Kemp was a first-team all-WAC selection his junior and senior seasons for the men's basketball team. McPherson was named to the all-WAC Tournament team the last two years and carried the Wolf Pack softball team into the 2007 NCAA Tournament. She holds career records for wins, earned run average, saves, appearances, games started, innings pitched and strikeouts.

• Former Nevada and San Jose State football assistant Dave Fipp has moved onto the 49ers, where he will serve as a special teams assistant. Fipp spent a season at Nevada under Chris Ault and then spent two years at San Jose State under Dick Tomey.
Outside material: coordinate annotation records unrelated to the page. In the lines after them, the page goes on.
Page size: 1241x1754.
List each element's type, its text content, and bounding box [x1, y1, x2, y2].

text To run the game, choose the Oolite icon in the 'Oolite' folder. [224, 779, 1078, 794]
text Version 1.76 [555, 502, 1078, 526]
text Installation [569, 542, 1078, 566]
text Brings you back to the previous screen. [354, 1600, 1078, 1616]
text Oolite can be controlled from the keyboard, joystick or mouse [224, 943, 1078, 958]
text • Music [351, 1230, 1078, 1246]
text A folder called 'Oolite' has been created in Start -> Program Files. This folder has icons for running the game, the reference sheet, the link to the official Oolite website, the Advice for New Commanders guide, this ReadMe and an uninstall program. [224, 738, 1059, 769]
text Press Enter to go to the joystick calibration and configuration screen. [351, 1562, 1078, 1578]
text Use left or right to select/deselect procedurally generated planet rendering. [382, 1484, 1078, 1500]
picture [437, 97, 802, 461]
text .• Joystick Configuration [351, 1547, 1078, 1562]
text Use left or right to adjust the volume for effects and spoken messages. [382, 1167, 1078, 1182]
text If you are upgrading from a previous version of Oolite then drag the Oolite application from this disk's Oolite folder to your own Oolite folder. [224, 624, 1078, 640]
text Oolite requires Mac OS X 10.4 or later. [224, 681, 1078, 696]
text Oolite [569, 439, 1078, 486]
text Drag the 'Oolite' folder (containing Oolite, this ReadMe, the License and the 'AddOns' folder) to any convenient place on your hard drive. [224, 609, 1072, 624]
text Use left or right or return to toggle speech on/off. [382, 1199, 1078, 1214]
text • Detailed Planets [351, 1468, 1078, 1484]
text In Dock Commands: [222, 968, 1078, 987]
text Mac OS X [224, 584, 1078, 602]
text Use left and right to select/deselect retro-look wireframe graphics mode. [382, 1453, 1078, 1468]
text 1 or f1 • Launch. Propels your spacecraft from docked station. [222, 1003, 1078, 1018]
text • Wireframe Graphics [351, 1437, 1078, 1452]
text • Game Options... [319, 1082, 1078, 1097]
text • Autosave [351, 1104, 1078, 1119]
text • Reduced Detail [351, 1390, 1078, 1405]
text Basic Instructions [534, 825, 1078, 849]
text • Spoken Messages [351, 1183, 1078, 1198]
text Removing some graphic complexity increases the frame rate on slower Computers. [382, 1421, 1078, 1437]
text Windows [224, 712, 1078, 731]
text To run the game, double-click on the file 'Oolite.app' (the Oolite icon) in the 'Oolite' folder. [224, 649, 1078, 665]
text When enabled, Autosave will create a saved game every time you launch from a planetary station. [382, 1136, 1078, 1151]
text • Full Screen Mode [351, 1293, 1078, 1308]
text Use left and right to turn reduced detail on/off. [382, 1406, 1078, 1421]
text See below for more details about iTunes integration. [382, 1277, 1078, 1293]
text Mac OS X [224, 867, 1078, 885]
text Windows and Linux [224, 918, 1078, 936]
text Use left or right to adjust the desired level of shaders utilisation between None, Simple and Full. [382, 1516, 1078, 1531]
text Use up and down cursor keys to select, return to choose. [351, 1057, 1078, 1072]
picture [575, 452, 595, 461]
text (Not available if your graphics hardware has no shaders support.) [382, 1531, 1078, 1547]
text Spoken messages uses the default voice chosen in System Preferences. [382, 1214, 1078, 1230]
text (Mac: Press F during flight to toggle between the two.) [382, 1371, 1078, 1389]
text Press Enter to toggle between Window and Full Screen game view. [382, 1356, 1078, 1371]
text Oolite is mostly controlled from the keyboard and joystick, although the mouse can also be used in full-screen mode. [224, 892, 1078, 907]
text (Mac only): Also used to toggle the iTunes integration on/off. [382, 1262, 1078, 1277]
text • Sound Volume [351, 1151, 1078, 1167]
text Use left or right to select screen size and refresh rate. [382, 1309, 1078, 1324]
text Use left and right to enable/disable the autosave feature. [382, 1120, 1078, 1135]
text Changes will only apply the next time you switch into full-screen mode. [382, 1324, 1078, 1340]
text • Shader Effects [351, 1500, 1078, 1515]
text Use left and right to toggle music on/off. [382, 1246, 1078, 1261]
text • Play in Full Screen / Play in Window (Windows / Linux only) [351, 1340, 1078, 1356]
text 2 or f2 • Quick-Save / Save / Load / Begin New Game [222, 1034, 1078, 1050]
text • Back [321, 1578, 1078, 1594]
Fipp was a co-defensive coordinator with the Spartans, so either things stopped working out with Tomey or he wanted to give the NFL a try.

• As I indicated in my Western Athletic Conference notebook recently, the conference is in serious trouble of not having the host school, Louisiana Tech, represented at the season-ending conference baseball tournament next month. The Bulldogs are in seventh and last place with a 2-12 record.

The conference tournament includes the top six teams. A seven-team tournament would be very hard to manage. If there were eight teams, no doubt the conference would let everybody in. An even number of teams makes things much easier in terms of having byes etc. ... In this day and age, you have to pre-determine a site because of housing for teams and stuff like that.

I just wish the conference would wake up and realize that Fresno and Reno are the best two sites and rotate it from there. Honestly, I'd prefer it be the same site every year, and I would pick Fresno if that were the case.

• Drake's Keno Davis took the head coaching job for the Providence men's basketball team, so cross one name off the list of possible candidates for the vacant Stanford job. I admit I have not been following the situation closely in recent days. It will be interesting to see if Saint Mary's coach Randy Bennett gets a serious look.